Is football hooliganism on the rise because of the distance between fans and clubs?

Just shy of 2,000 fans were arrested on football-related charges during the 2015/16 season. And in the grand scheme of things, it seems like a small number, however, that was the first rise in arrests for three years.

Of the Premier League incidents, Manchester City fans made up the largest number of arrests with 66 of the Premier League’s 707.

Are the Citizens, for all their money and swashbuckling signings, a club with a fan base still connected deeply with their Manchester roots, the footballing roots of the 1970s and 80s? The roots that saw English clubs banned from European competitions due to the tragic events that happened on 29th May 1985 in the Heysel Stadium, Brussels, Belgium.

But what makes those involved with such incidents at Heysel, Hillsborough and even the scenes that were all over social media during Euro 2016, justify everything from the victims to the broken bones, cuts and bruises they’ll pick up along the way?

“For the one day it does happen, it does go right, it does go off, it’s top. And that’s worthwhile for all the shit days it doesn’t.”

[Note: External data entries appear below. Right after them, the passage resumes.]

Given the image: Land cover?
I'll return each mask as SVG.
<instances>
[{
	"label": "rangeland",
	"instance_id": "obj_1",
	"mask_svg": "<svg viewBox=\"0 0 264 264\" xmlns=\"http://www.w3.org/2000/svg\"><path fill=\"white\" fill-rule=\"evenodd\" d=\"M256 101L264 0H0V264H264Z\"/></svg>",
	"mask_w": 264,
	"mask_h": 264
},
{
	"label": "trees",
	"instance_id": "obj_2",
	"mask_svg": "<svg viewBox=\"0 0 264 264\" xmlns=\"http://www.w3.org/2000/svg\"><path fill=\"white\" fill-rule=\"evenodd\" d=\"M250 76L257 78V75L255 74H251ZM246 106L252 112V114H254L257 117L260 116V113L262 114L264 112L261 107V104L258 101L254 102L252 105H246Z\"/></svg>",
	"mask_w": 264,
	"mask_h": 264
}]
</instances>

Carl Moran, Manchester City Hooligan

It’s clear how Manchester City are just one of many of clubs that have a problem with hooliganism in the top flight of English football, and although small numbers, the increase is concerning; are the fans fighting back?

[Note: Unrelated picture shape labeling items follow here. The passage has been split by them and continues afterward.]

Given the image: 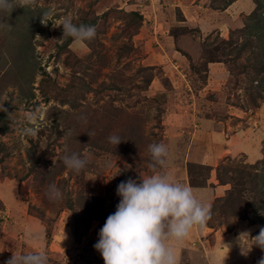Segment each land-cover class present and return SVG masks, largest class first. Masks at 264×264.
Returning <instances> with one entry per match:
<instances>
[{
  "label": "rangeland",
  "instance_id": "rangeland-1",
  "mask_svg": "<svg viewBox=\"0 0 264 264\" xmlns=\"http://www.w3.org/2000/svg\"><path fill=\"white\" fill-rule=\"evenodd\" d=\"M162 1L38 0L34 10L0 12V114L8 113V129L0 130V264L13 251H45L48 264H104L94 248L99 230L116 211L119 183L153 173L152 143L169 152L167 168L156 171L210 207L245 186L247 178L223 183L224 168L264 178V19L257 16L264 0ZM182 2L220 11L204 16L215 25L204 34L184 27L176 7ZM161 8L165 16L151 20ZM237 9L239 24L221 23ZM137 10L144 16L139 26L128 13ZM46 11L50 19L94 25L96 38L82 45L61 39L62 26L41 23ZM171 20L173 39H155V24ZM29 114L42 118L36 137L21 134ZM110 135L121 143L110 144ZM65 152L90 162L74 174L59 160ZM53 183L63 194L58 202L46 195ZM246 187L247 206L221 202L210 228H193L177 248L180 264H214L219 255L223 264H257L264 257L255 245L241 254V239L250 248L264 227L251 219L256 191ZM27 229L39 238H27Z\"/></svg>",
  "mask_w": 264,
  "mask_h": 264
},
{
  "label": "clouds",
  "instance_id": "clouds-1",
  "mask_svg": "<svg viewBox=\"0 0 264 264\" xmlns=\"http://www.w3.org/2000/svg\"><path fill=\"white\" fill-rule=\"evenodd\" d=\"M16 7L34 10L38 0H0V12H12ZM51 16L50 11L43 12L41 23L47 26L52 21L53 28L62 26L61 39L71 37L82 45L96 38L94 25H78L70 17L57 20L50 19ZM41 119L39 114L26 115L21 134L36 137L41 130L38 123ZM108 141L118 146L122 139L110 135ZM149 153L153 173L141 176L140 182L129 178L119 183L116 194L120 201L116 211L107 217L99 230V240L94 248L101 254L104 264H180L177 248L189 238L194 227L202 230L211 217V207L198 199L190 187L175 181L166 171H156L157 166L167 168L169 152L166 145L152 143ZM59 160L74 174H79L90 162L86 155L77 152L61 153ZM46 195L57 202L63 198L54 183L48 186ZM25 236L39 238V234L31 229L25 231ZM251 240V247L245 249L241 239L242 255L247 256L253 245L264 251V227ZM48 261L45 251L24 254L13 251L5 264H48ZM257 264H264V257Z\"/></svg>",
  "mask_w": 264,
  "mask_h": 264
},
{
  "label": "trees",
  "instance_id": "trees-1",
  "mask_svg": "<svg viewBox=\"0 0 264 264\" xmlns=\"http://www.w3.org/2000/svg\"><path fill=\"white\" fill-rule=\"evenodd\" d=\"M129 15H131V19H130V23L133 22L134 20L136 21L137 26L141 25L144 19V16L141 12L137 11H131L128 12ZM264 12H261L259 14H257L258 17H260L259 19H264V16L261 17V15ZM134 18V19H133ZM133 19V20H132ZM36 25V23H35ZM69 39H72L71 37H69ZM23 41H21L19 43V46H22ZM91 48L94 50V46L91 45ZM21 50V48H20ZM212 61V60H209ZM8 119V113L7 110H4L2 114H0V130L1 131H6L8 129V124L5 122V120ZM31 158H32V153H31ZM35 164V163H34ZM192 164V165H191ZM191 168L192 167H197L198 164L196 163H191ZM201 165V164H200ZM230 169L231 168H224V173H222L220 171L219 175V179H221V181H223V183H231L233 181V179L235 180L236 177H238L239 179H246L245 181V186L243 188H237L236 191L229 193L227 196H222L216 199V201L214 202V204L211 207V211H216L218 208L220 209V203L221 202H226L225 206H231V207H236L239 204H242L244 202V194H242L243 189H248L246 186L248 184L251 183V185L253 186V189L256 191L255 195H254V199L251 200L252 202L250 203V205L252 204V206L255 208L256 212H254V214L252 215L251 219L253 220L254 223H259V224H264V219L260 217V211L264 212V178L260 175V174H247L246 172H243L244 170L242 168L240 169H234V171H236L237 175L236 176H232V174H230ZM230 171V172H229ZM189 173L191 174V171L189 169ZM193 175V174H191ZM261 176V179L258 180V177ZM239 183H241V181H239L237 184V187L239 186ZM192 185L194 186H199V184L193 182ZM236 187V186H235ZM233 194H237V196L233 197ZM235 198V199H234ZM94 204L95 202L99 203V199H94L93 200ZM99 205H102V203H100ZM244 205L247 206V204L244 202ZM99 214H101V212H99L97 214V216L99 217ZM210 221V219H209ZM210 224V222H209ZM211 225V224H210Z\"/></svg>",
  "mask_w": 264,
  "mask_h": 264
},
{
  "label": "crops",
  "instance_id": "crops-1",
  "mask_svg": "<svg viewBox=\"0 0 264 264\" xmlns=\"http://www.w3.org/2000/svg\"><path fill=\"white\" fill-rule=\"evenodd\" d=\"M156 2H159L160 3L159 5H161V6L166 3V2H163L162 0H156ZM193 3L188 4V2H182L181 4H176V7H178L182 11L183 16H185L184 20L183 19H179L178 21H180V23H185V25H183L184 27L188 26V28H190V29L198 28V30H197L198 34H204L203 31L205 29H208L209 27H213L215 25L214 21L213 22L211 21L212 19H207L204 16L220 15V13H218L220 11L212 10L211 13H209L207 11V10H209L208 7H203L200 3H197V4H193ZM227 11H229V7L224 9L221 12H222V14H224V12L226 13ZM165 12H166V10L163 9V8H161V10L158 9L157 15L154 16L155 18L152 17L151 20L165 16ZM158 13H159L160 17L158 15ZM208 13H209V15H208ZM242 13H243L242 10L237 9L236 13H233L234 17L231 18L230 21L221 22V23H224V24L226 23L228 25H237V24H239V22H241V19H242V16H243ZM182 21H184V22H182ZM174 22L175 21L171 20V22H168V21L164 22L163 21L162 23L155 24L154 33H153L154 34V38L155 39H165V38L166 39H170V38L173 39L172 38L171 29L175 25ZM176 26H179V25H176ZM217 188H219V187H217ZM204 227L210 228V227L207 226V223H206V226H204ZM224 246L226 248L227 244H224ZM222 250L223 249H219L218 250L219 253ZM224 253H226V252H224ZM213 260H214V264H223V263H225L224 261L226 260V257H224V255L223 256L219 255V258L216 257V259H213ZM103 261L104 260H101L99 262H103Z\"/></svg>",
  "mask_w": 264,
  "mask_h": 264
}]
</instances>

It’s fair to say that the Citizens have undergone the biggest transformation in any clubs’ Premier League’s history; from 1996 to 2000 the Citizens weren’t even a Premier League team and that club of Shaun Goater, Jeff Whitley and Richard Edghill is unrecognisable less than two decades on.

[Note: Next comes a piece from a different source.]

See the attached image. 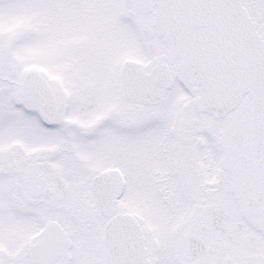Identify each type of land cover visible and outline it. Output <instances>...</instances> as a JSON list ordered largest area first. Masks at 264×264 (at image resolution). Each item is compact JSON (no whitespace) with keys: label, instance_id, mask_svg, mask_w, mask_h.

Perhaps hooliganism is a way for fans who remember Manchester City starting with Paul Dickov upfront to still feel connected with the club? Still feel part of the biggest influence in their life that has outgrown them, but they’ve not outgrown it.

“United is more of a club for England; they have fans all over. Whereas, City is more local.”

Carl Moran, Manchester City Hooligan

The justification is never there for violence, but how else can fans get heard or noticed, nowadays? No fan ever outgrows the excitement of passing their club’s icons in the street, whether it’s Danny Tiatto or David Silva; no fan ever loses those pre-match goosebumps as they take the walk up the stairs to their seat.

But those core values to fans are no longer core values to clubs. Premier League teams don’t care if they can’t fill the stadium on big nights, because they don’t care if the fans are there or not.

Accepting football clubs are businesses is a bitter pill for any fan to swallow. And those who can’t swallow it, it seems find the attachment to their club through violence.

It’s easy to blame those involved. But the clubs have sidelined the fans, the very people that clubs’ foundations are built upon; but how long can they ignore them and the trouble going on outside the ground?

Like most modern day situations, the establishment are to blame but it’s easier to kick the little guy.